Beijing: China will establish an international maritime judicial centre, a report from the country’s top court said Sunday, as it seeks to shore up territorial claims to the South and East China Sea at the centre of a growing regional dispute.

The decision comes as an international tribunal prepares to decide a case related to the country’s claims in the South China Sea, where it has built a series of artificial islands capable of hosting military facilities.

Beijing has refused to participate in the arbitration brought by the Philippines in hopes of settling competing territorial claims in the region, where China has made sweeping assertions of sovereignty.

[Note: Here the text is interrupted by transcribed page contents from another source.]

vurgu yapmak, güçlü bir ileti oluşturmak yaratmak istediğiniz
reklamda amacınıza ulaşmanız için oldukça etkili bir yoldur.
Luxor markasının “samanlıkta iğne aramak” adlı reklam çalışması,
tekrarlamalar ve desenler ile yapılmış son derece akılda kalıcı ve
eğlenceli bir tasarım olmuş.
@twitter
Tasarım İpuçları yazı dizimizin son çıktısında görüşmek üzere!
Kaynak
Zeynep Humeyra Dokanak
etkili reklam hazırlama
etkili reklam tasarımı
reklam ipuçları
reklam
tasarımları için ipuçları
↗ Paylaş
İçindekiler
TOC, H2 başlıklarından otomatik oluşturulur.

The new maritime judicial centre will help China ‘implement its strategy of becoming a powerful maritime country’, Zhou Qiang, head of the Supreme People’s Court, said in a report to the annual session of the Communist-controlled National People’s Congress (NPC) legislature.

The centre, Zhou said, will ‘resolutely defend’ China’s ‘national sovereignty, maritime rights and interests, and other core interests’.

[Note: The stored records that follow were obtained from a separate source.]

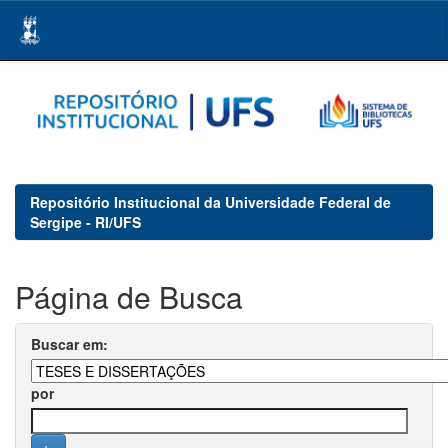
Skip
navigation
Repositório Institucional da Universidade Federal de
Sergipe - RI/UFS
Página de Busca
Buscar em:
por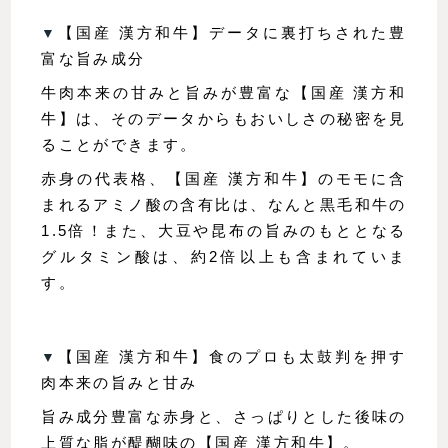
▼
【国産 漢方和牛】データに裏打ちされた豊
富な旨み成分
牛肉本来の甘みと旨みが豊富な【国産 漢方和
牛】は、そのデータからもおいしさの秘密を見
ることができます。
赤身の代表格、【国産 漢方和牛】のモモに含
まれるアミノ酸の含有比は、なんと黒毛和牛の
1.5倍！また、大豆や昆布の旨みのもととなる
グルタミン酸は、約2倍以上も含まれていま
す。
▼
【国産 漢方和牛】食のプロも太鼓判を押す
肉本来の旨みと甘み
旨み成分豊富な赤身と、さっぱりとした後味の
上質な脂が醍醐味の【国産 漢方和牛】。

The country already has a system of maritime courts, which have adjudicated more than 225,000 cases since 1984, the Supreme Court’s spokesperson said last year.

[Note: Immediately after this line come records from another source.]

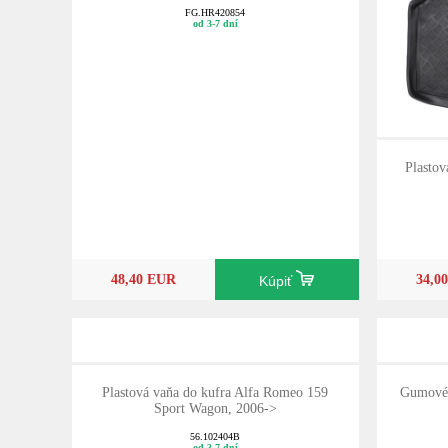
FG.HR420854
od 3-7 dní
Plastov
48,40 EUR
34,0
Kúpiť
Plastová vaňa do kufra Alfa Romeo 159
Gumové 
Sport Wagon, 2006->
56.102404B
od 3-7 dní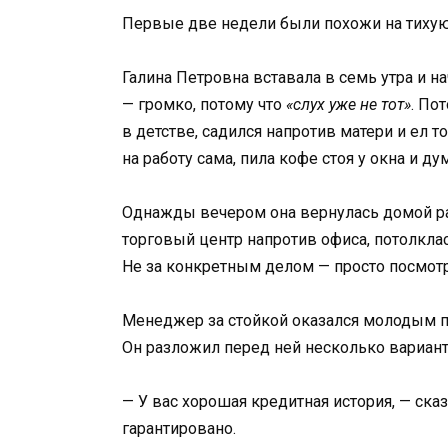
Первые две недели были похожи на тихую в
Галина Петровна вставала в семь утра и н
— громко, потому что
«слух уже не тот»
. По
в детстве, садился напротив матери и ел то
на работу сама, пила кофе стоя у окна и ду
Однажды вечером она вернулась домой ра
торговый центр напротив офиса, потолклас
Не за конкретным делом — просто посмотре
Менеджер за стойкой оказался молодым п
Он разложил перед ней несколько варианто
— У вас хорошая кредитная история, — ска
гарантировано.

Zhou’s comments provided no details about how the new centre would differ from the existing institutions.

China has long-standing disputes over maritime territory in the East and South China Sea, where it has aggressively pursued its claims through an increasingly muscular military posture.

In recent years, the waters of the South China Sea have become the stage for a tussle for dominance between Beijing and Washington, the world’s two largest economic and military powers.

China has never clearly defined its claims to the strategic region through which about a third of all the world’s traded oil passes.

The Philippines and several other littoral states have competing claims in the region, as does Taiwan.

Manilla’s decision to take its dispute with China to an international tribunal based in the Hague has infuriated Beijing, which insists the matter is outside the court’s remit.

A ruling on the matter is expected before May.